Input Specification:
Each input file contains one test case. For each case, the first line gives a positive integer N (<=30), the total number of nodes in the binary tree. The second line gives the postorder sequence and the third line gives the inorder sequence. All the numbers in a line are separated by a space.
Output Specification:
For each test case, print in one line the level order traversal sequence of the corresponding binary tree. All the numbers in a line must be separated by exactly one space, and there must be no extra space at the end of the line.
Sample Input:
7
2 3 1 5 7 6 4
1 2 3 4 5 6 7
Sample Output:
4 1 6 3 5 7 2
题目大意:给出二叉树的后序和中序序列,输出这棵二叉树的层序序列。(所有的二叉树节点的数据都是互不相等的正整数)

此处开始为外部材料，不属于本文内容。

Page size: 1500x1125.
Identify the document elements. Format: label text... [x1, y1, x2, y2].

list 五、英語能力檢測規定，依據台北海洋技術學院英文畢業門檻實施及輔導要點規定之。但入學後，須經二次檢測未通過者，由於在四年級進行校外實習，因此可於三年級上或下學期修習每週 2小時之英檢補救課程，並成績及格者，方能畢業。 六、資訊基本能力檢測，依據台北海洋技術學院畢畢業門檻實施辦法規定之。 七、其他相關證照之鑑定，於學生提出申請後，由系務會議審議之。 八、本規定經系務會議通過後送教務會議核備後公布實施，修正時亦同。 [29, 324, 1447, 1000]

分析:根据二叉树的后序和中序序列可以重建二叉树,再对重建好的二叉树进行层序遍历。
#include "stdafx.h"
#include<iostream>
#include<stdlib.h>
#include<queue>
using namespace std;
struct node {//二叉树的存储结构
int data;//数据域
node* lchild;//指向左子树根节点的指针
node* rchild;//指向右子树根节点的指针
};
node* create(int in[], int post[], int inL, int inR, int postL, int postR) {//根据中序序列和后序序列重建二叉树
if (inL>inR) return NULL;//如果后序序列长度小于等于0,直接返回空
node* root = new node;//新建一个节点,用来存放当前二叉树的根节点
root->data = post[postR];//新建节点的数据域为根节点的值
int k;
for (k = inL;k <= inR;k++) {
if (in[k] == post[postR]) {//在中序序列中找到根节点
break;
}
}
int num = k - inL;//左子树的节点个数
//左子树的后序序列区间为[postL,postL+num-1],中序序列区间为[inL,k-1]
root->lchild = create(in, post, inL, k - 1, postL, postL + num - 1);//返回左子树的根节点地址,赋值给root的左指针
//右子树的后序序列区间为[postL+num,postR-1],中序序列区间为[k+1,inR]

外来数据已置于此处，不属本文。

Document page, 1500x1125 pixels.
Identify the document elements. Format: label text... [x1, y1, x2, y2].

root->rchild = create(in, post, k + 1, inR, postL + num, postR - 1);//返回右子树的根节点地址,赋值给root的右指针
return root;//返回根节点地址
}
int n;
int j=0;
void layerorder(node* root) {
queue<node*> q;//存储节点地址的队列
q.push(root);//根节点入队
while (!q.empty()) {
node* now = q.front();
q.pop();//将队首元素出队
cout << now->data;//访问队首元素
j++;
if(j<n) cout<<" ";
if (now->lchild != NULL) q.push(now->lchild);//如果左子树不空,将左子树入队
if (now->rchild != NULL) q.push(now->rchild);//如果右子树不空,将左子树入队
}
}
int main() {
cin >> n;//输入二叉树的节点个数
int *in = new int[n];//new一个变长的int型数组
int *post = new int[n];
for (int i = 0;i < n;i++) {//输入后序序列
cin >> post[i];
}
for (int i = 0;i < n;i++) {//输入中序序列
cin >> in[i];
}
int inL = 0,postL = 0, inR = n - 1, postR = n - 1;
layerorder(create(in, post, inL, inR, postL, postR));
delete[] post;//释放内存空间
delete[] in;
system("pause");
return 0;
}